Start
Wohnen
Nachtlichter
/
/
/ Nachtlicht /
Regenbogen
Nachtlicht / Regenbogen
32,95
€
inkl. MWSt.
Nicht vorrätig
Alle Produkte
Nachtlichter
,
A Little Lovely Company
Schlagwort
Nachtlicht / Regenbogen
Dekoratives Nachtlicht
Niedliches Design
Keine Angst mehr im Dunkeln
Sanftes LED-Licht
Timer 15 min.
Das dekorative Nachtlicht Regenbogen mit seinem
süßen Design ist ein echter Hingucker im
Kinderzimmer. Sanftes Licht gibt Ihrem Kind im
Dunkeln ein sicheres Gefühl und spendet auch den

= = = =

» **WHAT THIS TASK INVOLVES**
Retype the material above, character for character.

» **SOLUTION FOR THIS PROBLEM**
Start
Wohnen
Nachtlichter
/
/
/ Nachtlicht /
Regenbogen
Nachtlicht / Regenbogen
32,95
€
inkl. MWSt.
Nicht vorrätig
Alle Produkte
Nachtlichter
,
A Little Lovely Company
Schlagwort
Nachtlicht / Regenbogen
Dekoratives Nachtlicht
Niedliches Design
Keine Angst mehr im Dunkeln
Sanftes LED-Licht
Timer 15 min.
Das dekorative Nachtlicht Regenbogen mit seinem
süßen Design ist ein echter Hingucker im
Kinderzimmer. Sanftes Licht gibt Ihrem Kind im
Dunkeln ein sicheres Gefühl und spendet auch den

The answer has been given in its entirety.